Passage given:
>>>>

SAFOD—The San Andreas Fault Observatory at Depth and Its Relevance to Oil and Gas
by Bill Rizer
Introduction
A long-standing dream of many geoscientists was realized on August 2, 2005, when a drill hole at the SAFOD site near the town of Parkfield, California, penetrated a seismically active segment of the San Andreas Fault (the Fault) at a depth of approximately 2 miles (Figure 1).
The ambitious Earthscope project (van der Vink et al, 2005) is a major national research effort designed to further understanding of the properties, the structure, and the forces and deformation processes operative in the crust of North America. A part of Earthscope, the San Andreas Fault Observatory at Depth (SAFOD) is itself a major research effort of the USGS and the State of California that is funded by the National Science Foundation (NSF). The primary objective of SAFOD is to “study the physical and chemical processes that control deformation and earthquake generation within an active plate-bounding fault zone” (Zoback et al, 1998). SAFOD will establish an observatory within a segment of the Fault to study the basic mechanical, fluid, and seismic properties and processes operative along the active San Andreas system. Principal investigators for the SAFOD project are Mark Zoback of Stanford University and Steve Hickman and Bill Ellsworth of the USGS at Menlo Park, California.
Figure 1.
The location of the SAFOD site was chosen near Parkfield for a number of reasons.
• The area is accessible.
• It is just north of the section of the Fault that slipped in the M 6.0 Parkfield earthquake in 1966 (Figure 1).
• Parkfield was already the site of a major research effort by the USGS in earthquake prediction and, therefore, was very well documented geologically and geophysically.
In this region, the Fault was slipping through a combination of small-to-moderate magnitude earthquakes and aseismic creep (Hickman et al, 2004). The Fault at the surface was creeping at about 2 cm/year, with most of the displacement occurring in a zone that was at most only 10 m wide. Numerous microearthquakes (less than M 2.0) had been detected along the Fault near SAFOD at depths of 2.5 to 12 km. This area had been the focus of repeated magnitude M ~6.0 earthquakes over the past 150 years—in 1857, 1881, 1901, 1922, 1934 and 1966 (Bakun and McEvilly, 1979). The first, in 1857, was a foreshock to the great Fort Tejon (M 7.9) earthquake that ruptured the Fault from Parkfield to the southeast for over 180 miles. When drilling started in 2002, another M 6.0 earthquake was overdue. The idea was to locate SAFOD at a position along the Fault just northwest of the segmented expected to rupture next.

<<<<

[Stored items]

>>>>

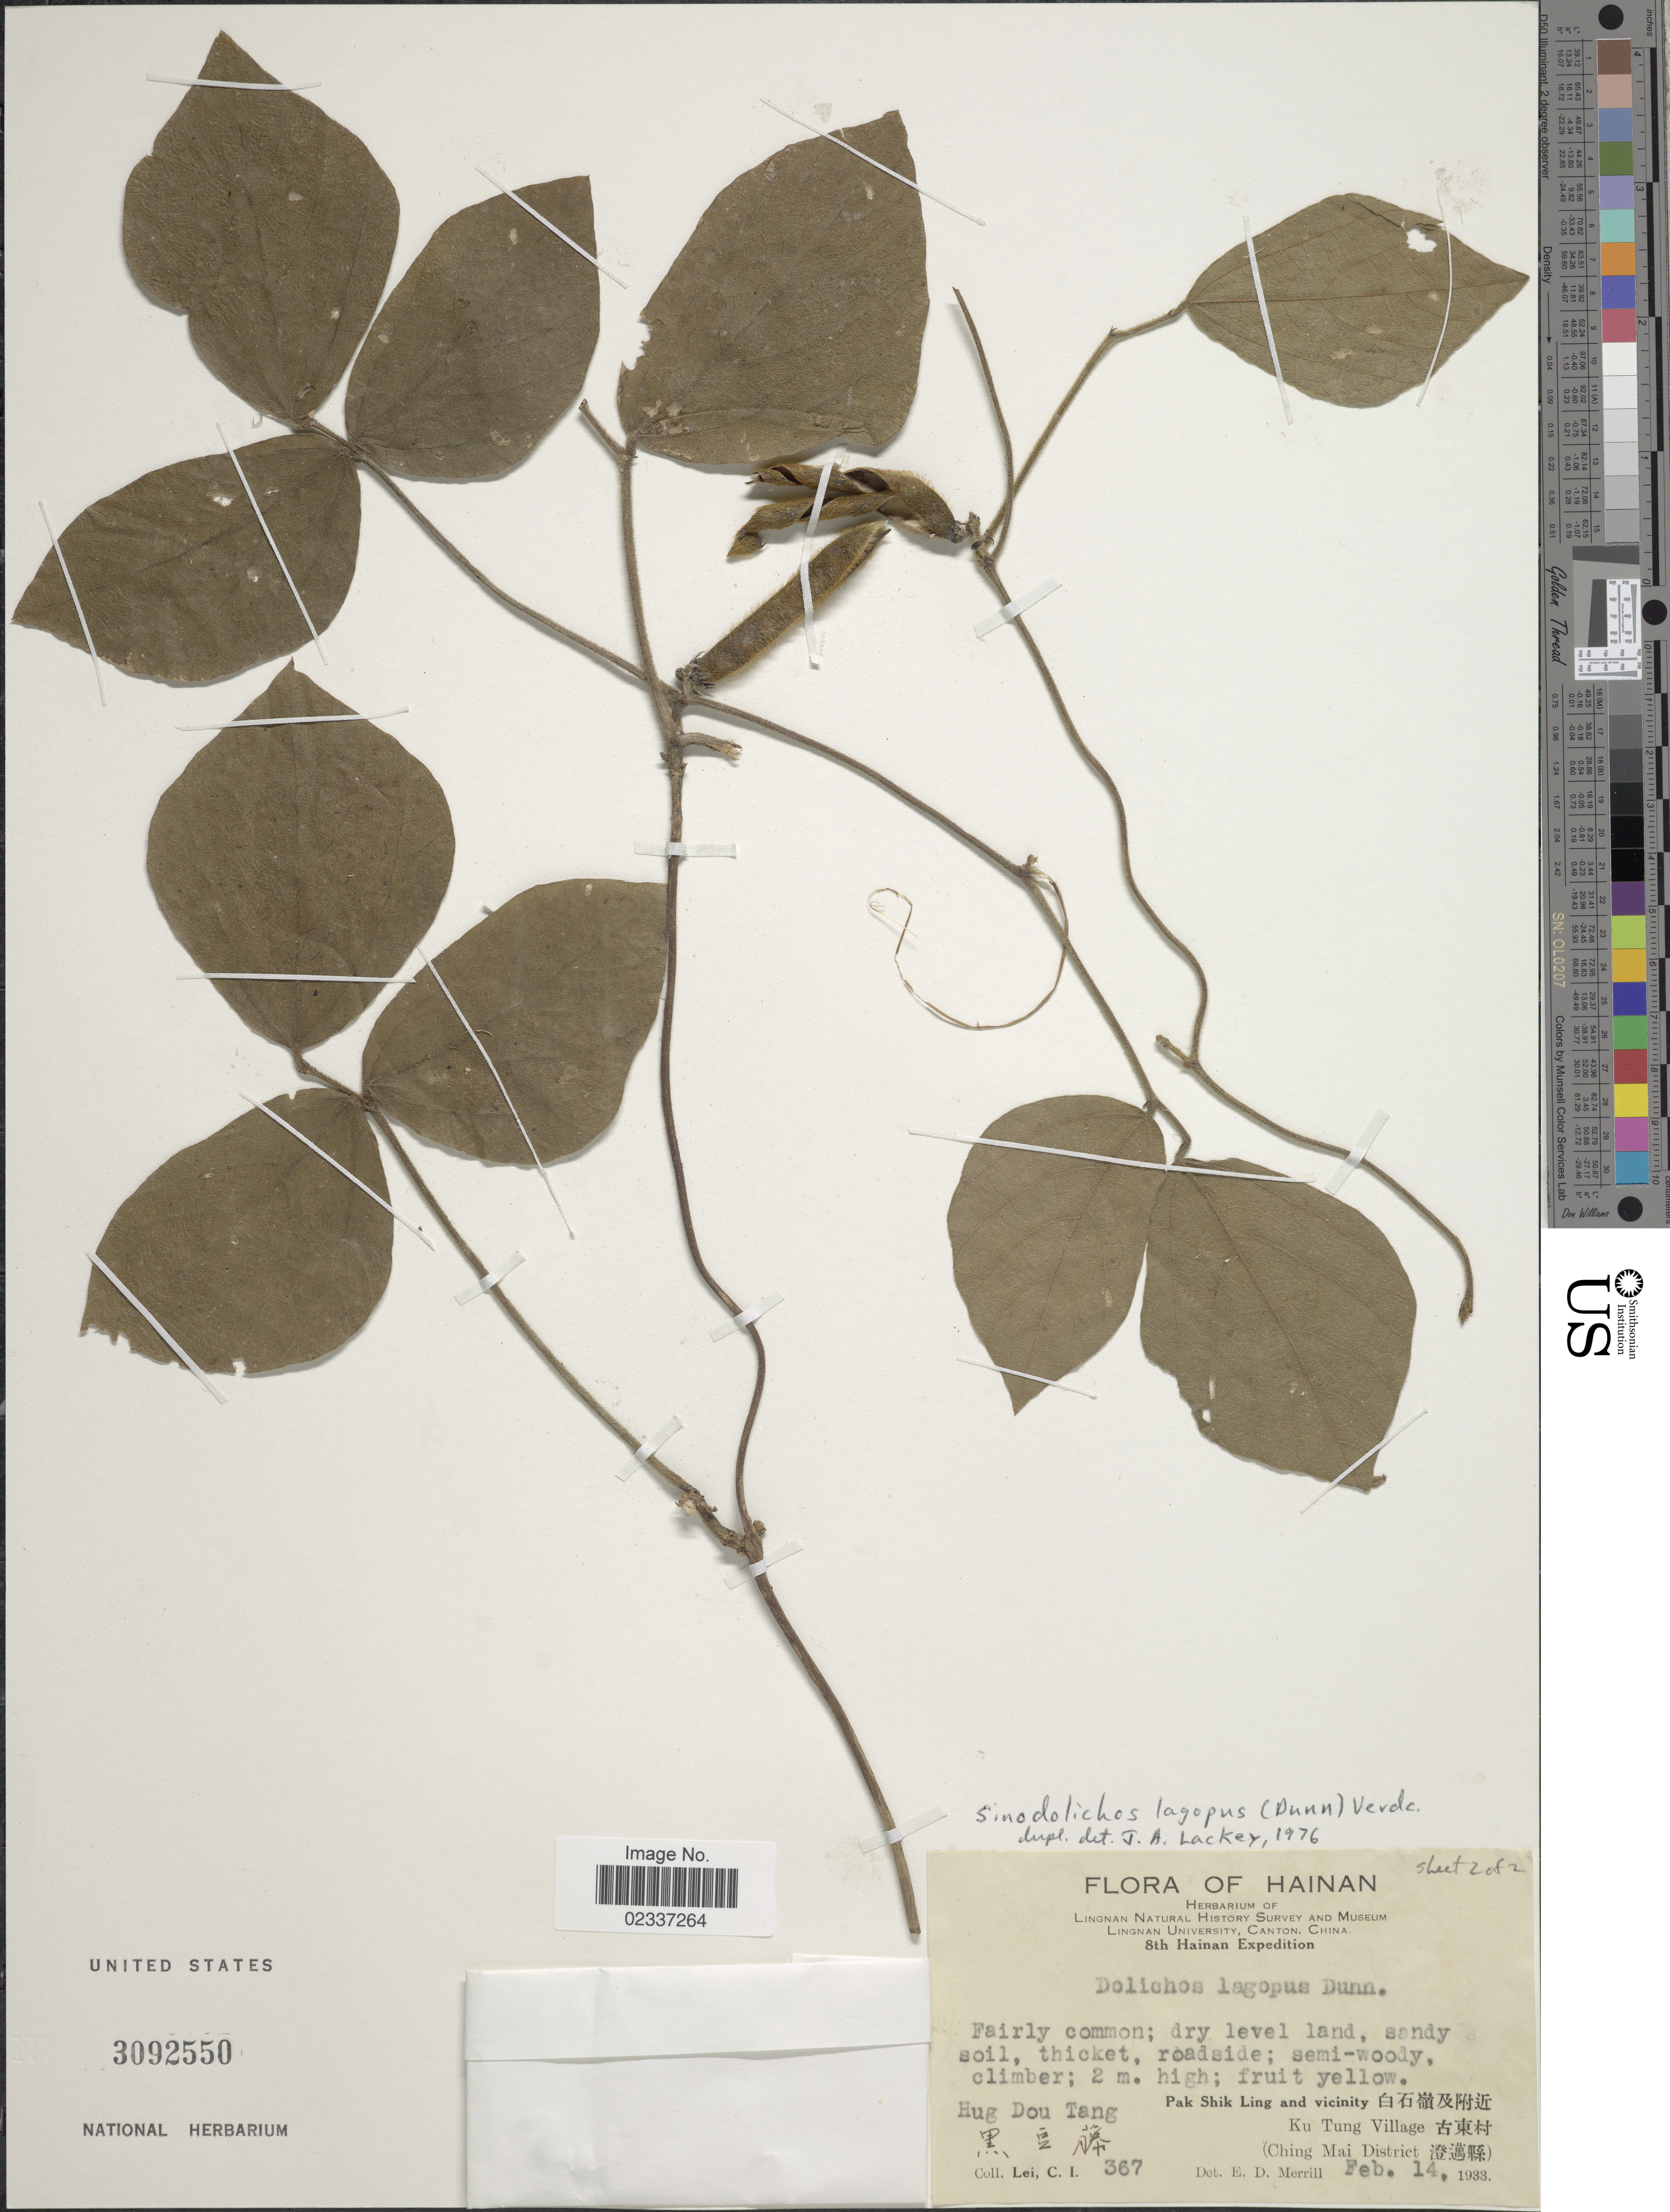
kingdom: Plantae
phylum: Tracheophyta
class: Magnoliopsida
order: Fabales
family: Fabaceae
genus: Sinodolichos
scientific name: Sinodolichos lagopus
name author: (Dunn) Verdc.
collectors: C. I. Lei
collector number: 367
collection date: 1933-02-14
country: China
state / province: Hainan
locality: Pak Shik Ling and vicinity, Ku Tung Village (Ching Mai District), Hug Dou Tang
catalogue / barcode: US 3092550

<<<<

What to work on:
[A] According to the SAFOD article, about how fast was the Fault creeping at the surface?
[B] List every year that the SAFOD article gives for the repeated magnitude M ~6.0 earthquakes in the Parkfield area.
[C] Repeat word for word the part of the SAFOD article starting at "The location of" and ending at "1966 (Figure 1).".

Answers:
[A] About 2 cm/year.

[B] 1857, 1881, 1901, 1922, 1934, 1966

[C]
The location of the SAFOD site was chosen near Parkfield for a number of reasons.
• The area is accessible.
• It is just north of the section of the Fault that slipped in the M 6.0 Parkfield earthquake in 1966 (Figure 1).